Certo, certo! Eu sei que já contei essa história trilhões de vezes pra todo mundo e sempre no dia do seu aniversário, mas é que as mães têm esse direito, o de repetir a mesma história do nascimento de seus filhinhos no dia de seus aniversários, ainda que seus filhinhos já não sejam mais lá tão “inhos” assim... Adoro contar essa história, aliás, adoro contar todas as histórias! E adoro suas reações com as histórias que conto, como esta última da casca de banana rejeitada. Você achou engraçada enquanto eu ainda me espanto com a reação daquele homem, indignado e ofendido por eu ter colocado a casca da banana comprada em outra barraca, na lixeira da barraca dele.

Mas você tem razão, de certa forma, agora que estou aqui em casa, tranqüila e longe daquela feira barulhenta, estou até rindo mesmo da situação.

E dá pra rir desde antes, inclusive, na barraca em que comprei a banana, quase duas da tarde e eu morta de fome e de calor naquela Teresina de cajuínas cristalinas:

- Quanto custa a banana?

- Um e cinqüenta a dúzia.

- Mas eu quero uma só...

Crente que a cabocla ia me oferecer a banana, fiquei surpresa quando ela apreçou:

- Quinze centavos.

Difícil achar quinze centavos dentro dessa bolsa de viajante, mas cavoucando bem lá dentro acabei encontrando uma moedinha de vinte e cinco.

- Fique com o troco – Disse eu “generosa”.

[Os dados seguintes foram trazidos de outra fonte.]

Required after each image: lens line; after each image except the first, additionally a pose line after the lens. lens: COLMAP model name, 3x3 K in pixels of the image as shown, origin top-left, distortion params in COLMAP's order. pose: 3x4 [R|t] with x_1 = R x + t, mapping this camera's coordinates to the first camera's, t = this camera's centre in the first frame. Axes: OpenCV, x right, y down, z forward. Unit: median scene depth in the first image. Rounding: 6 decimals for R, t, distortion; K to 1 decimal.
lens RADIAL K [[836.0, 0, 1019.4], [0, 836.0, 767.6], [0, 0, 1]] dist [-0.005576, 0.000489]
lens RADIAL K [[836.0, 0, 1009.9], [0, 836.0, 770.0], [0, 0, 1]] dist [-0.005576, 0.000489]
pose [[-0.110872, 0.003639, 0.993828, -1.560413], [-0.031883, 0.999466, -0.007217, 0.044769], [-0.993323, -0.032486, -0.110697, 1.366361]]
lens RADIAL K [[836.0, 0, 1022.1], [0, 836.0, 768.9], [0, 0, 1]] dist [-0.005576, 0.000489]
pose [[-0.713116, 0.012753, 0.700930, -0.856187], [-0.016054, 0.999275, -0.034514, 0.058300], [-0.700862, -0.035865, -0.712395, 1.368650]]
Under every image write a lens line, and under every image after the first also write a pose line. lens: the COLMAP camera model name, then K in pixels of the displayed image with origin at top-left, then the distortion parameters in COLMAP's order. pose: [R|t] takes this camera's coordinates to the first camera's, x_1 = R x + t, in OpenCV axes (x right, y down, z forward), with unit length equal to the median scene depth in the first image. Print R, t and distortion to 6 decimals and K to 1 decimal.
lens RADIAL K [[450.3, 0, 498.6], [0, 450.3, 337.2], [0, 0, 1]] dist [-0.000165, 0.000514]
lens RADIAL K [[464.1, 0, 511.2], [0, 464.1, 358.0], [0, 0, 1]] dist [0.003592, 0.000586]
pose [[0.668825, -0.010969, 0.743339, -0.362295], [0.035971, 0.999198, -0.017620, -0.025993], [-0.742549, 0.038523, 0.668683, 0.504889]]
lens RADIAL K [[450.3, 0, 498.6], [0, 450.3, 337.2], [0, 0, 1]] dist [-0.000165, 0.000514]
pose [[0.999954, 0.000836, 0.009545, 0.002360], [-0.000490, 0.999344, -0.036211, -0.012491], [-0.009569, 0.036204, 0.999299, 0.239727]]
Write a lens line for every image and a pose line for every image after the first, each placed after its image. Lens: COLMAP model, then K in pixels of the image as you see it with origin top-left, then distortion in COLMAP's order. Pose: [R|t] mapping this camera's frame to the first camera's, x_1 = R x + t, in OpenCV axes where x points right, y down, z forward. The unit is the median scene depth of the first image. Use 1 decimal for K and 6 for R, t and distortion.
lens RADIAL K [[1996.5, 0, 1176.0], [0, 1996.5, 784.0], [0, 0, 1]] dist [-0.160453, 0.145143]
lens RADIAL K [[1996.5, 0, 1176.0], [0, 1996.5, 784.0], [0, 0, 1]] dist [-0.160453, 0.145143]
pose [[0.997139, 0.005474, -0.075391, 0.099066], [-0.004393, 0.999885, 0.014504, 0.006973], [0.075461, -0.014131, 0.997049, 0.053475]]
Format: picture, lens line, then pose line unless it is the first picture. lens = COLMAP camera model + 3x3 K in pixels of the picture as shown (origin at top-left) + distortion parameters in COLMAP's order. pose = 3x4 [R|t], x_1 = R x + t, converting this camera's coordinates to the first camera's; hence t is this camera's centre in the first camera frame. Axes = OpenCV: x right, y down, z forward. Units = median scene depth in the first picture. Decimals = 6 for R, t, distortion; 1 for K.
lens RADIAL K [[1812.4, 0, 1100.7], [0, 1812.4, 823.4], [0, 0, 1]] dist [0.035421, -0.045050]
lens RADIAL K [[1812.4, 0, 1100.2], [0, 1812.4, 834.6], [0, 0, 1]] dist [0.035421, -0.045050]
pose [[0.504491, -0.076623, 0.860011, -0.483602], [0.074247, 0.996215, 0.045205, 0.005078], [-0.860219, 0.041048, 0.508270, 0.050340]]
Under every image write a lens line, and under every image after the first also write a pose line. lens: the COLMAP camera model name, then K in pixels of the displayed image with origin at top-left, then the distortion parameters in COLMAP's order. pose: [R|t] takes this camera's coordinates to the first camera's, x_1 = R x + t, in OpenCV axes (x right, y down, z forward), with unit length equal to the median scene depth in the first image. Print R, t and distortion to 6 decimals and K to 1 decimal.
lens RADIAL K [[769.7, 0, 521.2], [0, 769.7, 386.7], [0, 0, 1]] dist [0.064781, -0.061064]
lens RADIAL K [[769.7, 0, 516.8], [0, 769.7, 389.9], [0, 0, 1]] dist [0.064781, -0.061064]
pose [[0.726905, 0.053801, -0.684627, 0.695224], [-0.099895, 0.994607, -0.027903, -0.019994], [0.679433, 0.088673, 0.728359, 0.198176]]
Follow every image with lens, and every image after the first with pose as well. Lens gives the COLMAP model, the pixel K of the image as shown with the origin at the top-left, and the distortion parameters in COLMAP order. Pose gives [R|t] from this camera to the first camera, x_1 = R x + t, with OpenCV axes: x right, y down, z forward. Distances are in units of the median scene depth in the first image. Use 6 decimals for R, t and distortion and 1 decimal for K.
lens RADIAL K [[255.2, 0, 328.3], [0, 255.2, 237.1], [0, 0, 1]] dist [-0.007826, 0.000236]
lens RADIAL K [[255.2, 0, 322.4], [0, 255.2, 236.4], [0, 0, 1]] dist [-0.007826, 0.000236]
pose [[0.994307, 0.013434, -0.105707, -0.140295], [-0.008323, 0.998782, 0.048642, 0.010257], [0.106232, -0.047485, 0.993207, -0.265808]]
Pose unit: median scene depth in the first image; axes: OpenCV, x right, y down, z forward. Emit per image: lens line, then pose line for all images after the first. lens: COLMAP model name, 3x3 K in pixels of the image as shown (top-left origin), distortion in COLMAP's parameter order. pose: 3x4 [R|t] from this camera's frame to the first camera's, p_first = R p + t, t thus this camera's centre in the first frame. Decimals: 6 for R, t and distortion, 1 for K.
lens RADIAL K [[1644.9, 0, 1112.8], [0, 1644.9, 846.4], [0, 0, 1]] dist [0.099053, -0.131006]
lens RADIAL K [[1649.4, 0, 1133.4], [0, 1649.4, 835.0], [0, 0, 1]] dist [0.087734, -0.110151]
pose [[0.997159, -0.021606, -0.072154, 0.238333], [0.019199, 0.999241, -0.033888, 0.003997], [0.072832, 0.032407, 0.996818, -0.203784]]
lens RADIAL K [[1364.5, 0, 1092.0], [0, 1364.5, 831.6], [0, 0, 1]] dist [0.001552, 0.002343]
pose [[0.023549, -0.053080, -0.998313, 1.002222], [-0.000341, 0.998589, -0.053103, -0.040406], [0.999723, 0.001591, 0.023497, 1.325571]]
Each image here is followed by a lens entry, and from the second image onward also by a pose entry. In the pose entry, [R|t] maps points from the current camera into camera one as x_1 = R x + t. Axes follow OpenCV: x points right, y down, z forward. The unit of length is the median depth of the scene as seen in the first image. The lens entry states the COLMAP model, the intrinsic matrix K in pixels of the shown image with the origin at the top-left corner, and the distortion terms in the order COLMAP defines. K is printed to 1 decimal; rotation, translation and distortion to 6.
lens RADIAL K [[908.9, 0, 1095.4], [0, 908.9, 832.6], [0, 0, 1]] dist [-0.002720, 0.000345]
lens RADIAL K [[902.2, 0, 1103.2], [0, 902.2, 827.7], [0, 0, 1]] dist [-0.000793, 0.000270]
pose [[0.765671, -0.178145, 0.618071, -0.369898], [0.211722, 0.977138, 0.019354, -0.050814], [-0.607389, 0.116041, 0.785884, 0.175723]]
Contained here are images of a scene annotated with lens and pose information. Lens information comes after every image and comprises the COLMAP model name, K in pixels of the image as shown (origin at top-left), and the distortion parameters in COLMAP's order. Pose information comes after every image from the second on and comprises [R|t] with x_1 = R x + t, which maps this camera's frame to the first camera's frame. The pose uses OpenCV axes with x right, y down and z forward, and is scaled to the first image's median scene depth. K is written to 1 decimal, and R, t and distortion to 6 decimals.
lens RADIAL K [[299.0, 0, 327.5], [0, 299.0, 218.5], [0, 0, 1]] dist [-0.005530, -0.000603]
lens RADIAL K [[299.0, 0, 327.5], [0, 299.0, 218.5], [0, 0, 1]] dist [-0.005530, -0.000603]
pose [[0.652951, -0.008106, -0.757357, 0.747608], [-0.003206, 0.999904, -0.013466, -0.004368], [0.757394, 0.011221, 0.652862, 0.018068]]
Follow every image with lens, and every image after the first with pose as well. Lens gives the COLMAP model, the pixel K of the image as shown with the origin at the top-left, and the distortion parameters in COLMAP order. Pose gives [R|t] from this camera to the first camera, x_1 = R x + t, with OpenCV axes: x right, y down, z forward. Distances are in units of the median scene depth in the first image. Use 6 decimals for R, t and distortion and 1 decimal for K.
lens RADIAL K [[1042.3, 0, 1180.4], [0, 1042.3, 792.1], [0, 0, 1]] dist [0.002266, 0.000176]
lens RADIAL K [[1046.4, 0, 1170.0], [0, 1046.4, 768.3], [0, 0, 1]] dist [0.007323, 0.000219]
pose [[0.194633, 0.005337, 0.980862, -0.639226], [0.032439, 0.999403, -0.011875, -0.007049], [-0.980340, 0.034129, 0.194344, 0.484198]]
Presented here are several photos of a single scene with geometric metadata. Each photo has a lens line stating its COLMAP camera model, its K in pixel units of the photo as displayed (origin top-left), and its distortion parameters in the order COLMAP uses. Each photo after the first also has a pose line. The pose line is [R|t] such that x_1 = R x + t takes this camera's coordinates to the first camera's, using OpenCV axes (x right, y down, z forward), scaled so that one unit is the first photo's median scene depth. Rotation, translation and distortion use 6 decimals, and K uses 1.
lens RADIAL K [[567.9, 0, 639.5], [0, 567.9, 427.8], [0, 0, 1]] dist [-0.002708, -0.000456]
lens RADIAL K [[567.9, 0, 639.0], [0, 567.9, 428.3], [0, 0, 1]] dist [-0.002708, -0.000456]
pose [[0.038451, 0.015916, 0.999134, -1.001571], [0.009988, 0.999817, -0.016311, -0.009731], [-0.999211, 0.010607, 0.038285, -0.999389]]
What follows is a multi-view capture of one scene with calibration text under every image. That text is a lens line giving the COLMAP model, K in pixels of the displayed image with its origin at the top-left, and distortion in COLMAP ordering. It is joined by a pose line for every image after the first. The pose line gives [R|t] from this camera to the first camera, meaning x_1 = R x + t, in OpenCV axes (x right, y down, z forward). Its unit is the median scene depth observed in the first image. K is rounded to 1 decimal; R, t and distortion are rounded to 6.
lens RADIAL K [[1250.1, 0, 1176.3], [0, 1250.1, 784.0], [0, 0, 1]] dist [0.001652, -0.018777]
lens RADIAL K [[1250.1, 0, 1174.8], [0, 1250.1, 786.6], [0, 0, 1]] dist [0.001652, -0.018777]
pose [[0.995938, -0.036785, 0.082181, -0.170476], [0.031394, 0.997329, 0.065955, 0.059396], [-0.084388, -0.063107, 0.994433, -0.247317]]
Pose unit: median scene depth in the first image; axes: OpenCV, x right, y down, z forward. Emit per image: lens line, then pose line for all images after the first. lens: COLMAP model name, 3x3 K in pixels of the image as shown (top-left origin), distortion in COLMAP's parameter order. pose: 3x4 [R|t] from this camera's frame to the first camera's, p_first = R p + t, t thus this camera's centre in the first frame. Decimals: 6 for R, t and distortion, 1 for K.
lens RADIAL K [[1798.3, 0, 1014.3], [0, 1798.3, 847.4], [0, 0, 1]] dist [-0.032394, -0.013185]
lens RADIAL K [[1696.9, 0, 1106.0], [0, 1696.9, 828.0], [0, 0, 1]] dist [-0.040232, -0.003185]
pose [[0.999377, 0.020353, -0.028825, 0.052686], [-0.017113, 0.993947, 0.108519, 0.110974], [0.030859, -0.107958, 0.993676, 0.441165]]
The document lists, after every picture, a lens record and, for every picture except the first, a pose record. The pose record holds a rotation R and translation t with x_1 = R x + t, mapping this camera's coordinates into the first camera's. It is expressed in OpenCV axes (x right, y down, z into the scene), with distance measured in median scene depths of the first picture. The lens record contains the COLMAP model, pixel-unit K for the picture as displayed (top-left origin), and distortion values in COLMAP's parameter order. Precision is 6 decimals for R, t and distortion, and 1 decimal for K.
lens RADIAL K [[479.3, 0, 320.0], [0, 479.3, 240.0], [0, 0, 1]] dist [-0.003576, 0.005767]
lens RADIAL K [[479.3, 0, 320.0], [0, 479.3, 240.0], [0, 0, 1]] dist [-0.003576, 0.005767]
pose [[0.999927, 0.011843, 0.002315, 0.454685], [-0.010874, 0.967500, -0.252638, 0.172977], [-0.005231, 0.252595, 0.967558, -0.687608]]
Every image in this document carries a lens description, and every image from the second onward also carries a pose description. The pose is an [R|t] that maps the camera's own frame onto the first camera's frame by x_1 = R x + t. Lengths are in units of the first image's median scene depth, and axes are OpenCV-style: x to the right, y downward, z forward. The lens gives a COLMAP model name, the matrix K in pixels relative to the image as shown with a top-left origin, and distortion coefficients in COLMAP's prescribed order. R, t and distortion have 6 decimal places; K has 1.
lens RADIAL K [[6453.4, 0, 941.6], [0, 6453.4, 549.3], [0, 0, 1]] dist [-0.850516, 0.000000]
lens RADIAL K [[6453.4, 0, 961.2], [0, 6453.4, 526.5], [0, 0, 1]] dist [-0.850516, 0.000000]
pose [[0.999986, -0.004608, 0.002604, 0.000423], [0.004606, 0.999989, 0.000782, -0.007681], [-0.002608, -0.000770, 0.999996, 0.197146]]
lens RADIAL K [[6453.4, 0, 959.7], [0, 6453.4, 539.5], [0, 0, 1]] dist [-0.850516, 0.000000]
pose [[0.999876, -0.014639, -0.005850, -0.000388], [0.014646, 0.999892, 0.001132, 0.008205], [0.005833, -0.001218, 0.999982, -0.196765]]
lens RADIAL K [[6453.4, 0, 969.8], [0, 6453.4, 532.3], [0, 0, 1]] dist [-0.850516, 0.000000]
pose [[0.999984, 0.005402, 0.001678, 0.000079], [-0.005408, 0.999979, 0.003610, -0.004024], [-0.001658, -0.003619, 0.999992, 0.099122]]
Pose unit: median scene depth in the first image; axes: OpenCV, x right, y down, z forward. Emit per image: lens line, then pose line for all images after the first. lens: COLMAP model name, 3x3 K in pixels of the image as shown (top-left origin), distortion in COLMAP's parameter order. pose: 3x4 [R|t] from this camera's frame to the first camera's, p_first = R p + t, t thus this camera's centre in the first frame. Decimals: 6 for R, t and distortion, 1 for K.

- Quero não. Tome seu troco. – Lá estava eu aprendendo com a vida!

Hoje rio, mas fiquei um bocado atônita com aquele homem tirando de dentro da cestinha de lixo a casca da banana e jogando no chão, com as mãos nos quadris, sotaque nordestino, desafiador.

- Oxente! O que é isso? Onde já se viu uma coisa assim?

E eu parada sem reação. Tão gostosa a banana, tão amiga naquele momento de fome extrema, tão minha depois dos quinze centavos, e aquele homem jogando sua casca com raiva naquele chão tão imundo das ruas do centro de Teresina. Ela não merecia isso! Um fim tão indigno. Tanta gente olhando e eu tão sem reação.

Corri lá dentro das minhas gavetas para encontrar uma saída para minha catatonia e, num rompante de solidariedade com aquela casca rejeitada, me desculpei com o homem, abaixei-me e recolhi do chão, com as duas mãos, os restos mortais da deliciosa banana, com a reverência que merece um corpo morto depois de cumprida sua tarefa nesta vida.

- Você é louca, mamãe!

Sou nada!

Louco é aquele homem incapaz de receber em sua lixeira a casca da banana de outrem e loucos são os médicos que me esqueceram na mesa de cirurgia logo depois que você nasceu – tá certo que você sempre foi assim linda, maravilhosa, apaixonante, delirante, inteligente, cheirosa, amorosa, gostosa...

- Mãe!!!

Tá bom, parei.

P.S. Feliz aniversário, minha amora!